Mister Rogers, the star of children's television, was at the Soviet Embassy yesterday, singing "won't you be my neighbor" to a bunch of Russian and American kids who showed no interest whatsoever in singing along with him.
"It's a beautiful day in the neighborhood," he sang, while diplomats and journalists hovered and smiled and the children cast a cool eye on the whole business.
Then again, they showed no interest in singing along with Tatiana Vedeneeva, either.
She's the star of "Good Night, Little Ones," a children's television show in the Soviet Union, and she has that same way as Fred Rogers of smiling an infinitely congratulatory smile at children no matter what they do or don't do, a smile designed to end conversations with children on a nice note, the way "Let's have lunch sometime" does among adults in Washington.
Do you know how to say cultural exchange? Do you know how to say photo opportunity?
Strobes flashed, cameras rolled, the huge foam-cozied proboscises of the television crews probed into conversations around the room.
"It's a special Soviet-American meeting," said Soviet Ambassador Yuri Dubinin. "Such a meeting ... will be transformed into an enormous meeting through television."
Then a tape was run of Mister Rogers visiting Tatiana in Moscow.
"It's from the time I went to visit Tatiana in her studio," he told the kids at the press conference -- Soviet Embassy kids and kids from the Arlington Day School. "I thought you'd like to know what a studio in Russia looks like."
What a strange idea! But who knows children better than Mister Rogers?
On the tape he plays the piano and introduces one of his hand puppets to Tatiana's pig-puppet Stepashka, saying, "Would you like to meet a puppet from America?"
There are differences between children's television in the two countries, apparently.
Mister Rogers wasn't wearing his cardigan; he was wearing a coat and tie, but somehow everything he wears looks like a cardigan, nice and homey. Tatiana, on the other hand, was wearing a black leather skirt, three-inch heels, blue eye shadow and a James-Bond-call-your-office see-through blouse over lace underclothes.

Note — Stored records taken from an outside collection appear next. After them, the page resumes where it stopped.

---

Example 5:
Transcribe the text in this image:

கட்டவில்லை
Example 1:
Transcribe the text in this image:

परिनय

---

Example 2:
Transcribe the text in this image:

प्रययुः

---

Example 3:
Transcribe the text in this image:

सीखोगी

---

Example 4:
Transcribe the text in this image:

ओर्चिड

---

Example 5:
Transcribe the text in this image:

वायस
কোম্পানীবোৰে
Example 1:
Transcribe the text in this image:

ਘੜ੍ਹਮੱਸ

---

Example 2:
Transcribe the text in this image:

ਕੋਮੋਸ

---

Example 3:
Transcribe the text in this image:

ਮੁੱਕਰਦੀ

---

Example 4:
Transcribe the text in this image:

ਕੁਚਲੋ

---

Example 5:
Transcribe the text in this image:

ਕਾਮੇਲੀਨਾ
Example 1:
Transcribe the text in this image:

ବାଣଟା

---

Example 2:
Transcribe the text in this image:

In short, she is not the sort of children's television figure we're used to, compared, say, with the progressive androgynous image established years ago by Maria on Sesame Street, or the megacuteness of Shari Lewis.
Then again, she does come from a country whose leader recently called for women to leave the workplace and "return to their purely womanly mission."
Is she pretty? a couple of children were asked.
"Real pretty," said Serena McGee, 3, of Arlington.
"B-i-i-i-g pretty," said Jose Tellez, also 3 and of Arlington.
"We all hope in the Soviet Union that this visit with Gorbachev will bring good and great results -- I'm sure that nobody in the United States or the Soviet Union wants war," Tatiana said through an interpreter.
Secretary Gorbachev is to arrive here on Dec. 7 for a summit meeting with President Reagan. Did that have anything to do with Stepashka the Pig and what a beautiful day it was in the neighborhood?
Ambassador Dubinin said, "I am sure that all of these things are interconnected."
Asked whether America or the Soviet Union would get the most benefit out of this kid-vid exchange, Mister Rogers said, "I never thought of it that way -- I think we all stand to gain a great deal."
Tatiana will visit Mister Rogers' studio in Pittsburgh, and the shows they tape will air in March. Mister Rogers will appear on "Good Night, Little Ones" later this year.
Do you know how to say gain a great deal?